### Task instructions
Every entry is to be transcribed as it stands. Images stay out.

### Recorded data
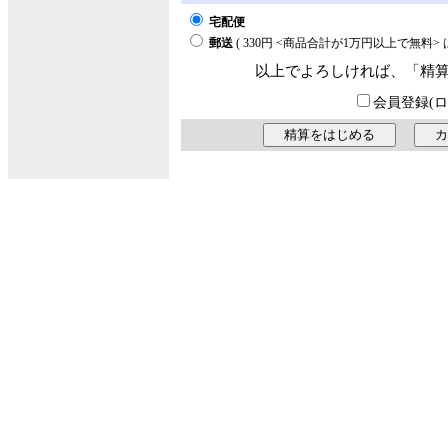
宅配便
郵送
( 330円 <商品合計が1万円以上で無料
以上でよろしければ、「精
会員登録(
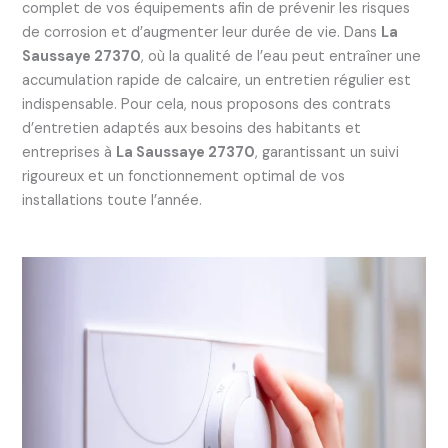
complet de vos équipements afin de prévenir les risques
de corrosion et d’augmenter leur durée de vie. Dans
La
Saussaye 27370
, où la qualité de l’eau peut entraîner une
accumulation rapide de calcaire, un entretien régulier est
indispensable. Pour cela, nous proposons des contrats
d’entretien adaptés aux besoins des habitants et
entreprises à
La Saussaye 27370
, garantissant un suivi
rigoureux et un fonctionnement optimal de vos
installations toute l’année.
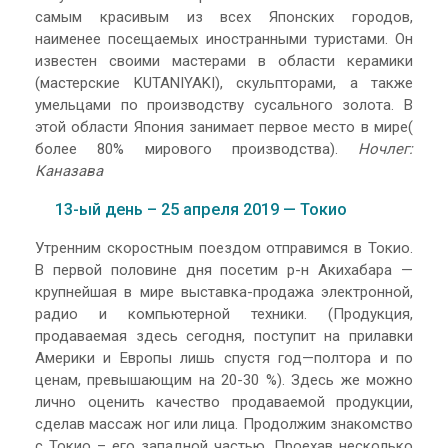
самым красивым из всех Японских городов,
наименее посещаемых иностранными туристами. Он
известен своими мастерами в области керамики
(мастерские KUTANIYAKI), скульпторами, а также
умельцами по производству сусального золота. В
этой области Япония занимает первое место в мире(
более 80% мирового производства).
Ночлег:
Каназава
13-ый день – 25 апреля 2019 — Токио
Утренним скоростным поездом отправимся в Токио.
В первой половине дня посетим р-н Акихабара —
крупнейшая в мире выставка-продажа электронной,
радио и компьютерной техники. (Продукция,
продаваемая здесь сегодня, поступит на прилавки
Америки и Европы лишь спустя год—полтора и по
ценам, превышающим на 20-30 %). Здесь же можно
лично оценить качество продаваемой продукции,
сделав массаж ног или лица. Продолжим знакомство
с Токио – его западной частью. Проехав несколько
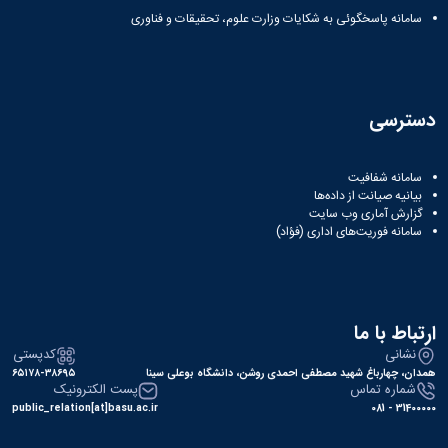
سامانه پاسخگوئی به شکایات وزارت علوم، تحقیقات و فناوری
دسترسی
سامانه شفافیت
بیانیه صیانت از داده‌ها
گزارش آماری وب‌ سایت
سامانه فوریت‌های اداری (فؤاد)
ارتباط با ما
نشانی
کدپستی
همدان، چهارباغ شهید مصطفی احمدی روشن، دانشگاه بوعلی سینا
۶۵۱۷۸-۳۸۶۹۵
شماره تماس
پست الکترونیک
public_relation[at]basu.ac.ir
31400000 - 081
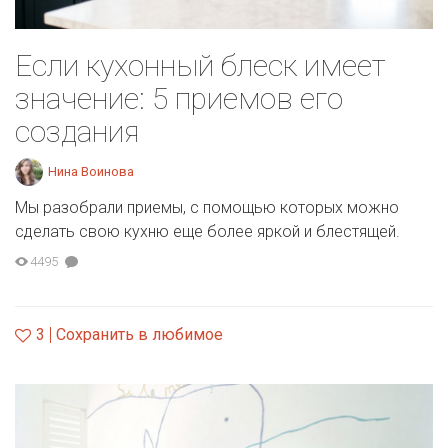
Если кухонный блеск имеет
значение: 5 приемов его
создания
Нина Воинова
Мы разобрали приемы, с помощью которых можно
сделать свою кухню еще более яркой и блестящей.
4495
3
Сохранить в любимое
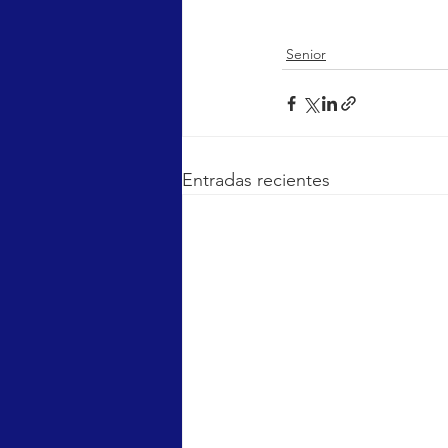
Senior
Entradas recientes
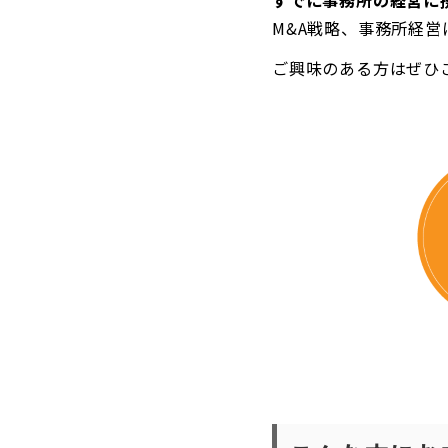
すでに事務所の経営に
M&A戦略、事務所経
ご興味のある方はぜひ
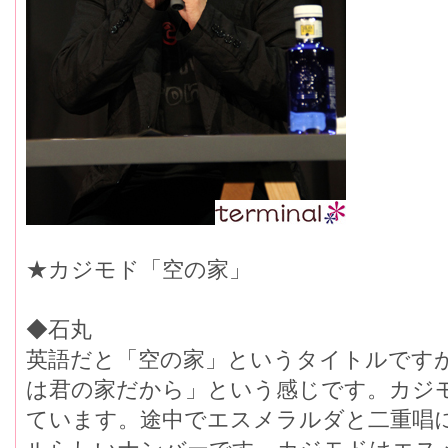
★カジモド「空の家」
◆石丸
英語だと「空の家」というタイトルです
は君の家だから」という感じです。カジ
ています。途中でエスメラルダと二重唱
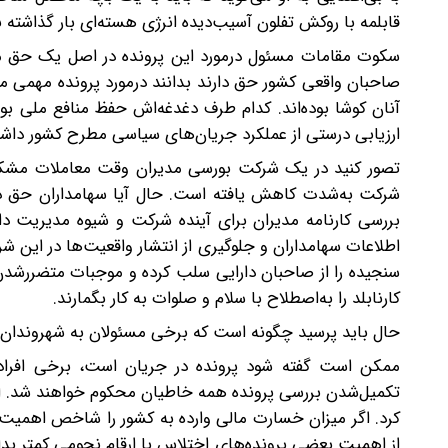
قابلمه با روکش تفلون آسیب‌دیده‌ انرژی هسته‌ای بار گذاشته‌ ب
سکوت مقامات مسئول درمورد این پرونده در اصل یک حق مسل
صاحبان واقعی کشور حق دارند بدانند درمورد پرونده مهمی ما
آنان کوشا بوده‌اند. کدام طرف دغدغه‌اش حفظ منافع ملی بو
ارزیابی درستی از عملکرد جریان‌های سیاسی مطرح کشور داشته
تصور کنید در یک شرکت بورسی مدیران وقت معاملات مشکوکی ک
شرکت به‌شدت کاهش یافته‌ است. حال آیا سهامداران حق دارند
بررسی کارنامه مدیران برای آینده شرکت و شیوه مدیریت دا
اطلاعات سهامداران و جلوگیری از انتشار واقعیت‌ها در این ش
سنجیده را از صاحبان دارایی سلب کرده و موجبات متضررشدن 
کارنابلد را به‌اصطلاح با سلام و صلوات به کار بگمارند.
حال باید پرسید چگونه است که برخی مسئولان به شهروندان 
ممکن است گفته‌ شود پرونده در جریان است، برخی افراد
تکمیل‌شدن بررسی پرونده همه خاطیان محکوم خواهند شد. اما
کرد. اگر میزان خسارت مالی وارده به کشور را شاخص اهمیت چ
از اهمیت بعضی پرونده‌های اختلاس با ارقام نجومی کمتر بدان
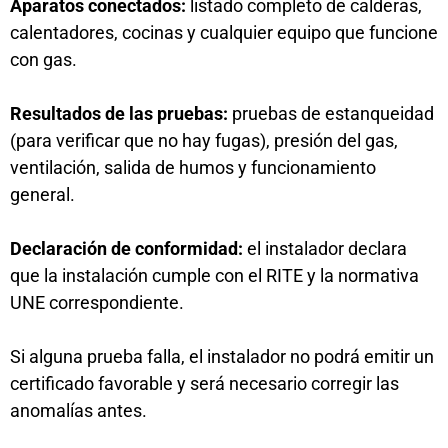
Aparatos conectados:
listado completo de calderas,
calentadores, cocinas y cualquier equipo que funcione
con gas.
Resultados de las pruebas:
pruebas de estanqueidad
(para verificar que no hay fugas), presión del gas,
ventilación, salida de humos y funcionamiento
general.
Declaración de conformidad:
el instalador declara
que la instalación cumple con el RITE y la normativa
UNE correspondiente.
Si alguna prueba falla, el instalador no podrá emitir un
certificado favorable y será necesario corregir las
anomalías antes.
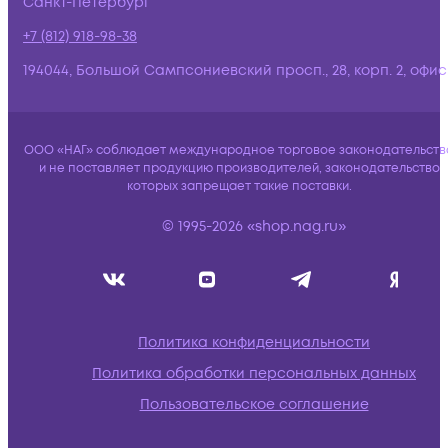
Санкт-Петербург
+7 (812) 918-98-38
194044, Большой Сампсониевский просп., 28, корп. 2, офис:
ООО «НАГ» соблюдает международное торговое законодательств
и не поставляет продукцию производителей, законодательство
которых запрещает такие поставки.
© 1995-2026 «shop.nag.ru»
Политика конфиденциальности
Политика обработки персональных данных
Пользовательское соглашение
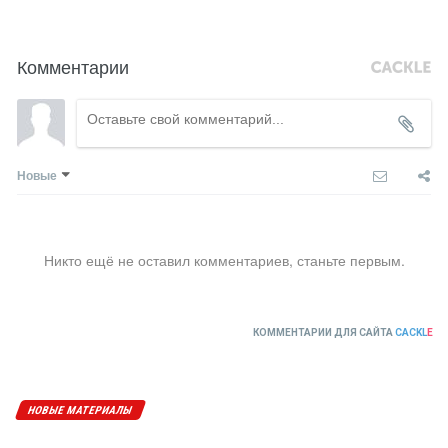
Комментарии
Новые
Никто ещё не оставил комментариев, станьте первым.
КОММЕНТАРИИ ДЛЯ САЙТА
CACKL
E
НОВЫЕ МАТЕРИАЛЫ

### Solution to this task
宅配便
郵送
( 330円 <商品合計が1万円以上で無料
以上でよろしければ、「精
会員登録(
complet de vos équipements afin de prévenir les risques
de corrosion et d’augmenter leur durée de vie. Dans
La
Saussaye 27370
, où la qualité de l’eau peut entraîner une
accumulation rapide de calcaire, un entretien régulier est
indispensable. Pour cela, nous proposons des contrats
d’entretien adaptés aux besoins des habitants et
entreprises à
La Saussaye 27370
, garantissant un suivi
rigoureux et un fonctionnement optimal de vos
installations toute l’année.
самым красивым из всех Японских городов,
наименее посещаемых иностранными туристами. Он
известен своими мастерами в области керамики
(мастерские KUTANIYAKI), скульпторами, а также
умельцами по производству сусального золота. В
этой области Япония занимает первое место в мире(
более 80% мирового производства).
Ночлег:
Каназава
13-ый день – 25 апреля 2019 — Токио
Утренним скоростным поездом отправимся в Токио.
В первой половине дня посетим р-н Акихабара —
крупнейшая в мире выставка-продажа электронной,
радио и компьютерной техники. (Продукция,
продаваемая здесь сегодня, поступит на прилавки
Америки и Европы лишь спустя год—полтора и по
ценам, превышающим на 20-30 %). Здесь же можно
лично оценить качество продаваемой продукции,
сделав массаж ног или лица. Продолжим знакомство
с Токио – его западной частью. Проехав несколько
سامانه پاسخگوئی به شکایات وزارت علوم، تحقیقات و فناوری
دسترسی
سامانه شفافیت
بیانیه صیانت از داده‌ها
گزارش آماری وب‌ سایت
سامانه فوریت‌های اداری (فؤاد)
ارتباط با ما
نشانی
کدپستی
همدان، چهارباغ شهید مصطفی احمدی روشن، دانشگاه بوعلی سینا
۶۵۱۷۸-۳۸۶۹۵
شماره تماس
پست الکترونیک
public_relation[at]basu.ac.ir
31400000 - 081
Если кухонный блеск имеет
значение: 5 приемов его
создания
Нина Воинова
Мы разобрали приемы, с помощью которых можно
сделать свою кухню еще более яркой и блестящей.
4495
3
Сохранить в любимое
Senior
Entradas recientes
すでに事務所の経営に
M&A戦略、事務所経
ご興味のある方はぜひ
★カジモド「空の家」
◆石丸
英語だと「空の家」というタイトルです
は君の家だから」という感じです。カジ
ています。途中でエスメラルダと二重唱
قابلمه با روکش تفلون آسیب‌دیده‌ انرژی هسته‌ای بار گذاشته‌ ب
سکوت مقامات مسئول درمورد این پرونده در اصل یک حق مسل
صاحبان واقعی کشور حق دارند بدانند درمورد پرونده مهمی ما
آنان کوشا بوده‌اند. کدام طرف دغدغه‌اش حفظ منافع ملی بو
ارزیابی درستی از عملکرد جریان‌های سیاسی مطرح کشور داشته
تصور کنید در یک شرکت بورسی مدیران وقت معاملات مشکوکی ک
شرکت به‌شدت کاهش یافته‌ است. حال آیا سهامداران حق دارند
بررسی کارنامه مدیران برای آینده شرکت و شیوه مدیریت دا
اطلاعات سهامداران و جلوگیری از انتشار واقعیت‌ها در این ش
سنجیده را از صاحبان دارایی سلب کرده و موجبات متضررشدن 
کارنابلد را به‌اصطلاح با سلام و صلوات به کار بگمارند.
حال باید پرسید چگونه است که برخی مسئولان به شهروندان 
ممکن است گفته‌ شود پرونده در جریان است، برخی افراد
تکمیل‌شدن بررسی پرونده همه خاطیان محکوم خواهند شد. اما
کرد. اگر میزان خسارت مالی وارده به کشور را شاخص اهمیت چ
از اهمیت بعضی پرونده‌های اختلاس با ارقام نجومی کمتر بدان
Aparatos conectados:
listado completo de calderas,
calentadores, cocinas y cualquier equipo que funcione
con gas.
Resultados de las pruebas:
pruebas de estanqueidad
(para verificar que no hay fugas), presión del gas,
ventilación, salida de humos y funcionamiento
general.
Declaración de conformidad:
el instalador declara
que la instalación cumple con el RITE y la normativa
UNE correspondiente.
Si alguna prueba falla, el instalador no podrá emitir un
certificado favorable y será necesario corregir las
anomalías antes.
Санкт-Петербург
+7 (812) 918-98-38
194044, Большой Сампсониевский просп., 28, корп. 2, офис:
ООО «НАГ» соблюдает международное торговое законодательств
и не поставляет продукцию производителей, законодательство
которых запрещает такие поставки.
© 1995-2026 «shop.nag.ru»
Политика конфиденциальности
Политика обработки персональных данных
Пользовательское соглашение
Комментарии
Новые
Никто ещё не оставил комментариев, станьте первым.
КОММЕНТАРИИ ДЛЯ САЙТА
CACKL
E
НОВЫЕ МАТЕРИАЛЫ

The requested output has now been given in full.